When Teams Don't Click

Not gonna lie: Sometimes teams just don't gel. I've had teams where despite everything we tried, people didn't vibe.

What helped:

  • 1-on-1s: Understanding what people actually care about. Sometimes someone just wants to work on frontend, and you've got them doing backend. Simple fix.
  • Retrospectives that matter: We do "Start, Stop, Continue." What should we start doing? Stop doing? Continue doing? Then we actually implement the feedback.
  • Sometimes people need to leave: And that's okay. Better a good departure than a miserable teammate.
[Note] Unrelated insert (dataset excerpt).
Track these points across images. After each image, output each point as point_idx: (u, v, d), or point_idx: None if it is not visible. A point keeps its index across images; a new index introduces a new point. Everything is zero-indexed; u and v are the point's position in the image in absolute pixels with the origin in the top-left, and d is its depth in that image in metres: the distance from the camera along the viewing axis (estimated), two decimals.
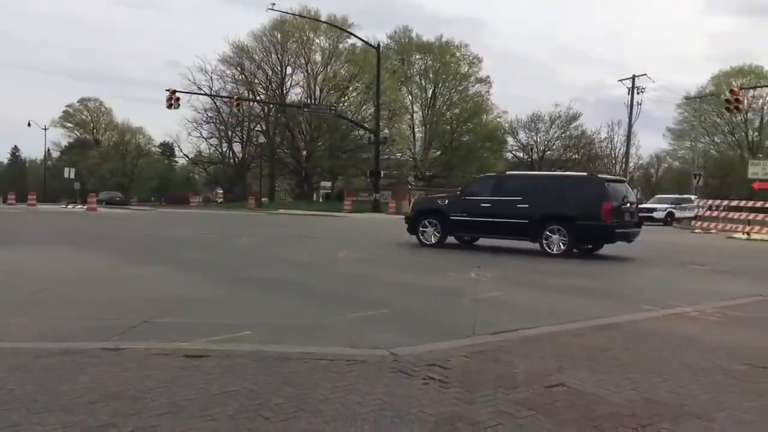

For Junior Devs: How to Spot a High-Performing Team

If you're interviewing, here's what to look for:

  • Do people interrupt each other in meetings? (Good teams listen)
  • How do they talk about past projects? (Blame game or learning culture?)
  • Do they have on-call rotations? (Shared responsibility > Hero culture)
  • What happens when you ask "What's the biggest challenge?" (Honest answer or corporate speak?)

My Top 3 Lessons

  1. Psychological safety > Everything else. Smart people who don't trust each other ship slowly.
  2. Small, focused teams beat large ones. Always.
  3. Celebrate and recognize. People stay at companies where they feel valued, not where they code the most.

What You Can Do Monday

You don't need to be a manager to improve your team:

  • Start a #TIL channel and share something you learned this week
  • In your next code review, add one positive comment: "I really like how you structured this!"
  • Admit when you're stuck instead of struggling alone for days
  • Suggest a team lunch or coffee chat with no agenda

High-performing teams aren't built in a day. They're built in a thousand small moments where people choose collaboration over competition, learning over ego, and teams over individuals.

Start with one small change. See what happens.